我也不知道该怎么解释,难道是自己太紧张看花眼了?还是手电闪动造成的光线错觉?
皮衣客有些奇怪的看了我一眼,没再说什么,嘱咐我道:“小心点,我们进去。”
我擦了一把汗,发现自己后背都湿了,和皮衣客一步步走进屋里,不时抓出一把糯米朝四周洒出去。
我俩观察了片刻,没发现什么异常,皮衣客便道:“你左我右搜索,当心点。”
楼主 黑桃八号  发布于 2018-06-15 13:48:30 +0800 CST  

我点点头,努力咽下一口唾沫,走左边沿着墙壁走向后屋。
就在这时,我突然发现在前方一个角落里,闪过一道影子。
只有影子,凭空出现!
我吓了一大跳,定睛一看那影子又不见了,本能的以为又是自己看花了,可朝地上看去,那里有几粒糯米已经变黑了,黑的发亮,反射着手电的光。
旁边黑影一闪,又出现了。
“在那里!”
我惊叫出声,对着黑影扣动了扳机。
“砰砰砰……”
连射好几枪,我也不管中不中了,一通乱打。
这时候皮衣客也发现了异常,跟着开枪,一阵木屑横飞过后,打过的地方一片狼藉,但什么都没留下。
那影子不见了!
我紧张到了极点,整个人都在发抖,脑子里不禁一波一波的出现空白。
它到底是什么东西?
为什么看不见它,却能照出一个影子来?
难道它是透明的,或者说会隐身?
我不自觉的看向周围,如果是那样的话,它要是偷袭谁能发现它?想到这我就觉得四周没有一处地方是安全的,它随时有可能出现在任何地方。

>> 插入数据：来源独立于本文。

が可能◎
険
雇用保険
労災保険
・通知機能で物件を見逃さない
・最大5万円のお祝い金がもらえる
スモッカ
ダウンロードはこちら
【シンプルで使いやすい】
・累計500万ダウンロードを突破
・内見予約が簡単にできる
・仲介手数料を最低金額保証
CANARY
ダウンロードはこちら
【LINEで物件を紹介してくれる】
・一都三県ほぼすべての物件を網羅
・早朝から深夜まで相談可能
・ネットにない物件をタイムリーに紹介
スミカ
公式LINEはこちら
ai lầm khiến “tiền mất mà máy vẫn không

可就在这最紧张的时候,更恐怖的事情发生了,我头顶上的头灯突然一下毫无征兆的灭了。
突然灭灯让我的瞳孔根本不可能反应过来,顿时眼前一黑。
楼主 黑桃八号  发布于 2018-06-15 13:58:30 +0800 CST  

我一下慌了,焦急的对皮衣客说:“怎么办?”
久久,旁边都没有传来回答。
我急忙扭头一看,傻了。
皮衣客居然不见了!!
刚才还在屋里,但现在他所站的位置空空如也,居然不知道什么时候走了。
皮衣客就是我的胆,现在不见了,我最后一点点的勇气也消失殆尽,整个人嗖嗖的直冒冷气,汗毛都立了起来。
“皮老板?”
我哆哆嗦嗦的喊了一句,还是没有回答。
他走了,连声招呼都不打就走了!
我脑海里闪过无数的念头,第一个念头便是皮衣客要害我。他故意说要抓怪物,好将我从店里引出来,然后让怪物杀死我,就像杀死王强一样。

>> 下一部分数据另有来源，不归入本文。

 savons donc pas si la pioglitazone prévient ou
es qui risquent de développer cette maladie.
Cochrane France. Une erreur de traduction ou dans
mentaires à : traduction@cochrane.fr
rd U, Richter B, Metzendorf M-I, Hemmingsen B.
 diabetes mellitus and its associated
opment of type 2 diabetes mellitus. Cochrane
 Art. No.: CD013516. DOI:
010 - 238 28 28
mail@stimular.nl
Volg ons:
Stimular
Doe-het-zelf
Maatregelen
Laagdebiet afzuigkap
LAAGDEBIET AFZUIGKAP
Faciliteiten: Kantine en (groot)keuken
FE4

他之前说王强印堂发黑要倒霉,结果一语中的,王强真的死了。或许他根本就不是会观面相,而是这一切都是他一手导演的?
否则他为什么要把我一个人丢在洪家,还是在怪物就在旁边的情况下?
除了要我死,还能是为了什么?
我开始后悔了,当初陈久同久叔就告诫过我,一定要对皮衣客留一个心眼,他来洪村的目的可疑,现在好了,他把我一个人丢给了怪物,弄不好怪物的出现就要和他有关系。
我吓的寒魂大冒,再也绷不住了,掉头就跑。
由于太过着急,我脚下一个踉跄,出门槛的时候不慎被挂倒了,直接从屋里摔了出去,枪也不知道丢哪去了,疼的吱呀咧嘴。

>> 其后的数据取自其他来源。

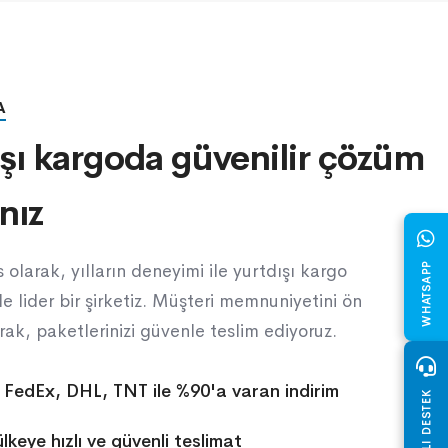
A
ışı kargoda güvenilir çözüm
nız
 olarak, yılların deneyimi ile yurtdışı kargo
WHATSAPP
e lider bir şirketiz. Müşteri memnuniyetini ön
ak, paketlerinizi güvenle teslim ediyoruz.
 FedEx, DHL, TNT ile %90'a varan indirim
CANLI DESTEK
lkeye hızlı ve güvenli teslimat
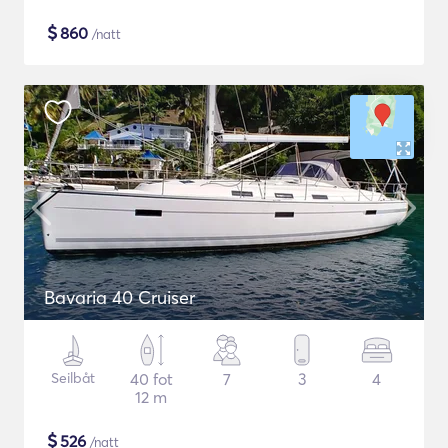
$
860
/natt
Bavaria 40 Cruiser
Seilbåt
40 fot
7
3
4
12 m
$
526
/natt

楼主 黑桃八号  发布于 2018-06-15 14:08:30 +0800 CST  

我急忙又爬了起来,正想跑,却发现就在我前面的位置,黑影又出现了。
月光下可以清晰的看见它就像是透明的一样,看不见身体,只在地上留下一个斜斜的影子。
“滚开!”
我吓的大叫,手忙脚乱的抓起糯米就朝那狂扔。
那影子似乎也害怕糯米,虽然不断的变动位置,但始终没能靠近我,我见有效就一边扔一边趁机向四周找可以逃跑的方向。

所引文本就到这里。